Hilo: Gina – the Girl Who Broke the World by Judd Winick

Judd Winick’s Hilo series is my favourite kid’s graphic novel series. I love it because it’s entertaining, action-packed, and laugh-out-loud-funny, but it also has real emotional depth. His characters are saving the world and putting themselves in danger while doing so, and Judd shows how this affects his characters, especially the grief they feel at losing friends. In the first six books in the series, D.J., Gina and Hilo have been through a lot together, and they’ve come out the other side as different kids. The latest book in the series, Gina – the Girl Who Broke the World, starts a new chapter for our heroes, but it still has everything I love about the Hilo series.

Gina, D.J. and Hilo are still coming to terms with the events in All the Pieces Fit. Things are different for everyone. Hilo is now human and living with D.J. and his family, and Gina can do more magic than ever before. She could use her magic to help others, but she knows that sometimes magic isn’t enough to save the ones you love. When strange beings start appearing around their town, it seems that only Gina can see and hear them. They appear to be hunting the Nestor, but they won’t reveal what or who the Nestor is. D.J. and Hilo want to help Gina, so she helps them to see the creatures. When they finally meet the Nestor, the creatures explain that they just want to get home, and Gina offers to help them. Gina must use all of her magic to help the Nestor return home, but in doing so, will put the entire earth in jeopardy.

Gina – the Girl Who Broke the World is an awesome start to a new chapter of Hilo. This book is a real emotional rollercoaster, as I was cracking up at Hilo’s antics one moment and my heart was breaking the next. Gina, D.J. and Hilo are grieving for their friends so are all finding it hard to adjust to their new lives. They are such good friends though, as they take note of how they are each feeling and try to help in their own way. You can tell, by their actions and from the illustrations, that they care deeply for each other. I love the way that Judd can show us this using just a look between the characters.

Hilo has always made me laugh but he made me chuckle so many times in this book. He keeps forgetting that he’s human now and doesn’t have any powers. He tries to fly like he used to and ends up flat on his face, or tries to shoots beams from his hands but remembers he can’t do that either. Now that he’s human he can eat real food and he becomes totally obsessed with mango. He wants to join Gina to fight the monsters so he makes special tights for him and D.J. so that they’ll look the part. My favourite Hilo moment is when he is distracting the babysitter with the face he’s drawn on his belly. There are some things that he can do though that suggests that he is not completely human.

Judd’s art is fantastic as always.

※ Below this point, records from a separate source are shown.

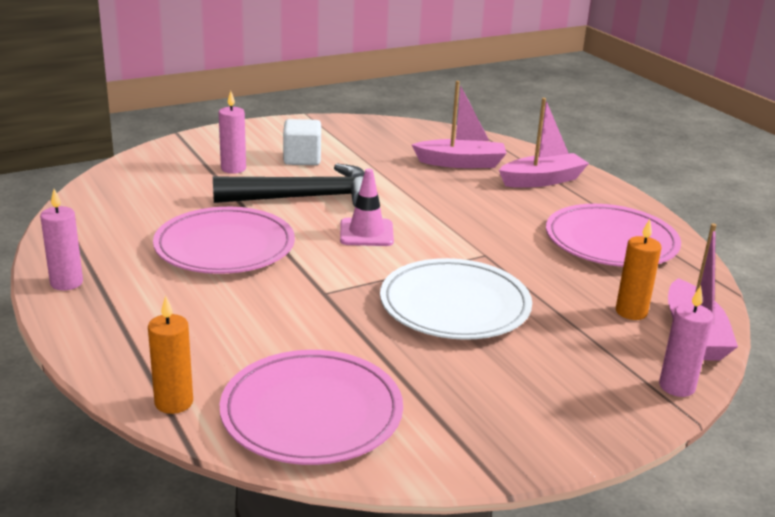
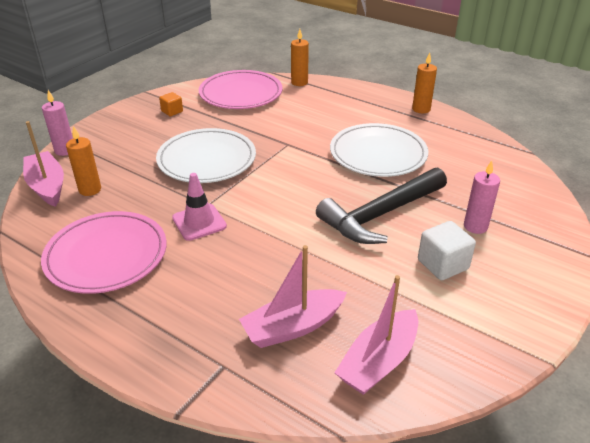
camera: 155 degrees right, 10 degrees up
pink candle [40,189,83,290] -> orange candle [412,52,437,113]
pink plate [153,207,295,274] -> white plate [330,123,428,177]
pink traffic cone [340,169,394,246] -> pink traffic cone moved to [172,173,227,241]
pink boat [499,98,589,188] -> pink boat moved to [334,275,418,395]
none -> orange cube [159,92,183,116]

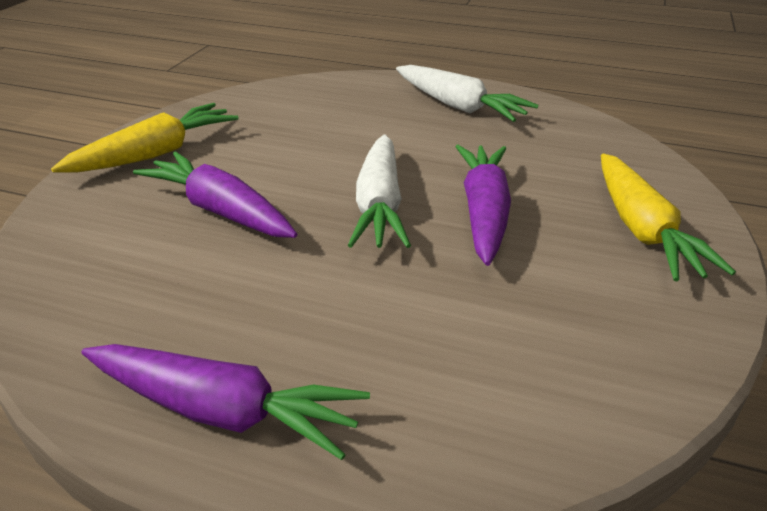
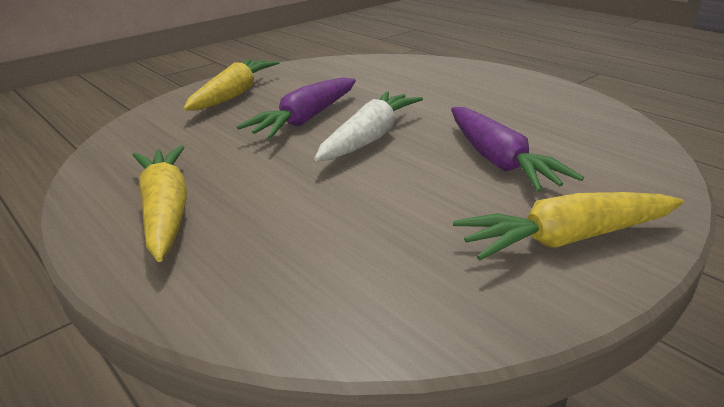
camera: 150 degrees left, 5 degrees down
purple carrot [81,344,370,460] -> none
white carrot [396,65,538,122] -> yellow carrot [133,145,187,262]

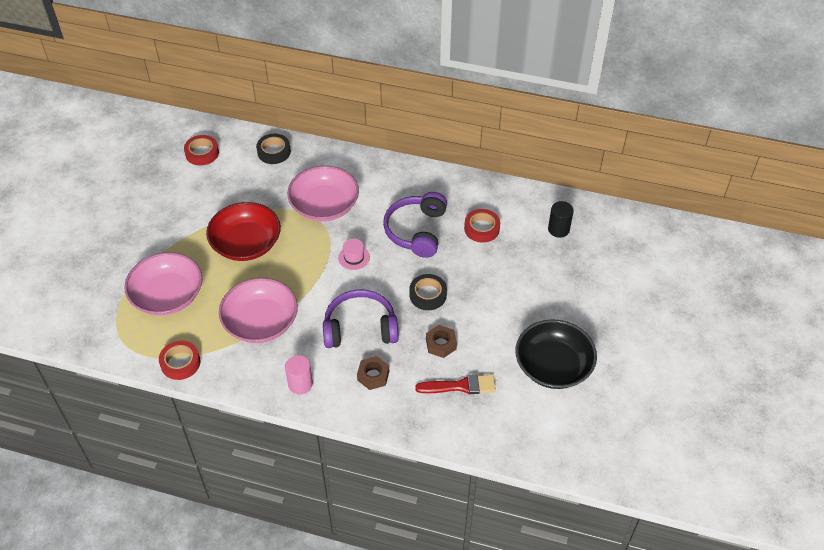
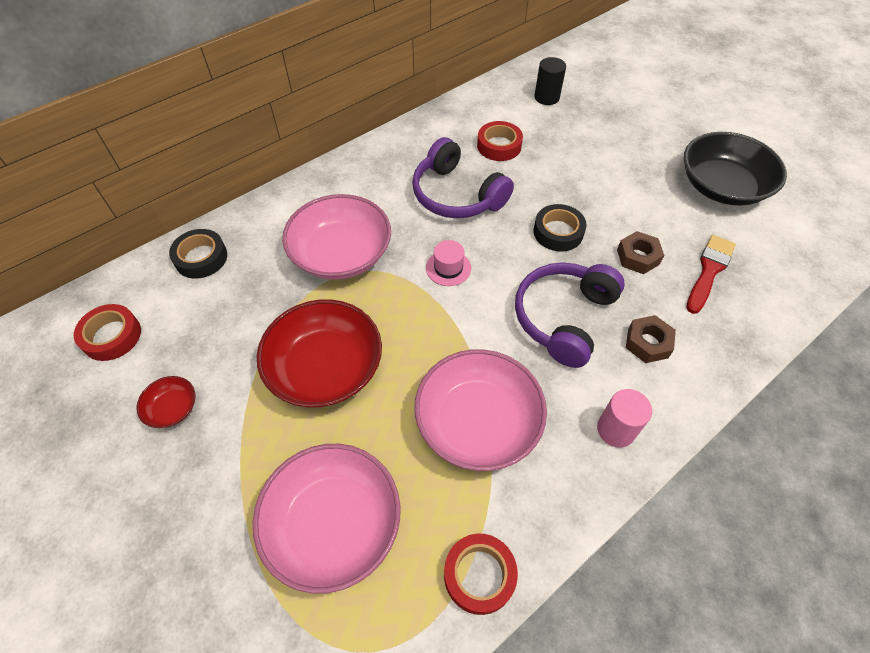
camera: 55 degrees left, 5 degrees up
none -> red bowl [136,376,196,428]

The thing I love the most about Judd’s storytelling is that so much of it is visual. There are chunks of the story, when the kids are fighting monsters, where there is very little text. That is what makes the Hilo series so great for struggling or reluctant readers, as the stories are light on text and heavy on visual storytelling. Judd’s characters are also very expressive, so it is clear to see their emotions on their face and in their body language.

I can’t recommend the Hilo series highly enough. If you haven’t discovered them yet, go and find the first volume, Hilo: The Boy Who Crashed to Earth. If you’ve read all of the others in the series you must get your hands on this volume immediately. I will be eagerly awaiting Hilo book 8, coming in 2022.